By: WISCONSIN LAW JOURNAL STAFF//December 12, 2011//
By: WISCONSIN LAW JOURNAL STAFF//December 12, 2011//
United States Court of Appeals
Civil
Constitutional Law — First Amendment — campaign limits
Applying section 11.26(4), Wisconsin’s $10,000 aggregate annual contribution cap, to contributions to independent-expenditure committees violates the First Amendment.

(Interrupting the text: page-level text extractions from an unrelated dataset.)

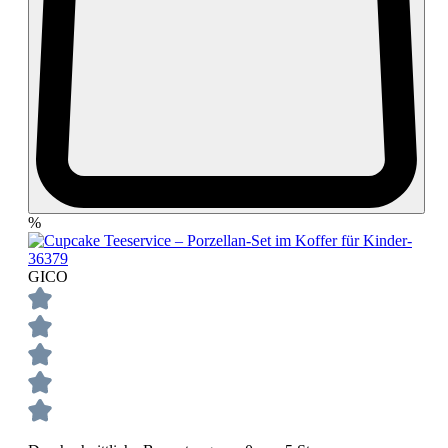
%
GICO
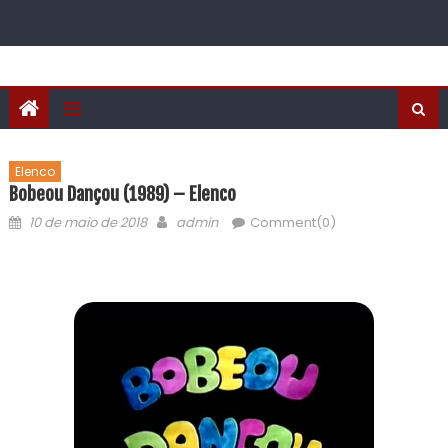
Elenco
Bobeou Dançou (1989) – Elenco
10 de maio de 2018
admin
Comment(0)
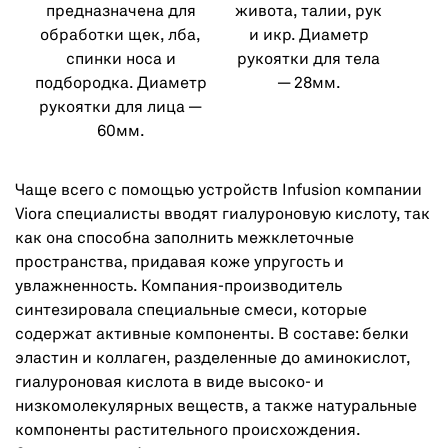
предназначена для
живота, талии, рук
обработки щек, лба,
и икр. Диаметр
спинки носа и
рукоятки для тела
подбородка. Диаметр
— 28мм.
рукоятки для лица —
60мм.
Чаще всего с помощью устройств Infusion компании
Viora специалисты вводят гиалуроновую кислоту, так
как она способна заполнить межклеточные
пространства, придавая коже упругость и
увлажненность. Компания-производитель
синтезировала специальные смеси, которые
содержат активные компоненты. В составе: белки
эластин и коллаген, разделенные до аминокислот,
гиалуроновая кислота в виде высоко- и
низкомолекулярных веществ, а также натуральные
компоненты растительного происхождения.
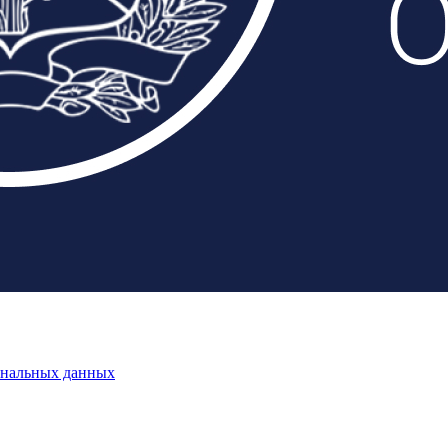
ональных данных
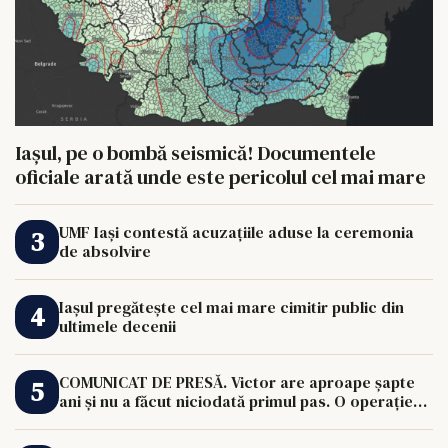
Iașul, pe o bombă seismică! Documentele
oficiale arată unde este pericolul cel mai mare
UMF Iași contestă acuzațiile aduse la ceremonia
de absolvire
Iașul pregătește cel mai mare cimitir public din
ultimele decenii
COMUNICAT DE PRESĂ. Victor are aproape șapte
ani și nu a făcut niciodată primul pas. O operație
de 33.000 de euro îi poate schimba viața.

“The defendants … argue only that large contributions to independent-expenditure groups create the appearance of corruption ‘in more indirect ways’—for example, through ‘the proverbial “wink or nod” between donor and candidate regarding the donor’s “uncoordinated” beyond-limits contribution to an independent expenditure political committee.’ They maintain that preventing the indirect appearance of corruption is enough to satisfy the intermediate standard of review. This argument is foreclosed by Citizens United. As a categorical matter, independent expenditures ‘do not give rise to corruption or the appearance of corruption.’ Citizens United, 130 S. Ct. at 909. Moreover, to the extent that the defendants’ ‘wink or nod’ hypothetical implies collusion between a candidate and an independent committee, it suggests only that the independent committee is not truly independent. If that’s true, the committee would not qualify for the free-speech safe harbor for independent expenditures; the First Amendment permits the government to regulate coordinated expenditures. Colo. Republican, 533 U.S. at 465 (‘[A political] party’s coordinated expenditures, unlike expenditures truly independent, may be restricted to minimize circumvention of contribution limits.’).”
Vacated and Remanded.
11-2623 Wisconsin Right to Life State Political Action Committee v. Barland
Appeal from the United States District Court for the Eastern District of Wisconsin, Clevert, J., Sykes, J.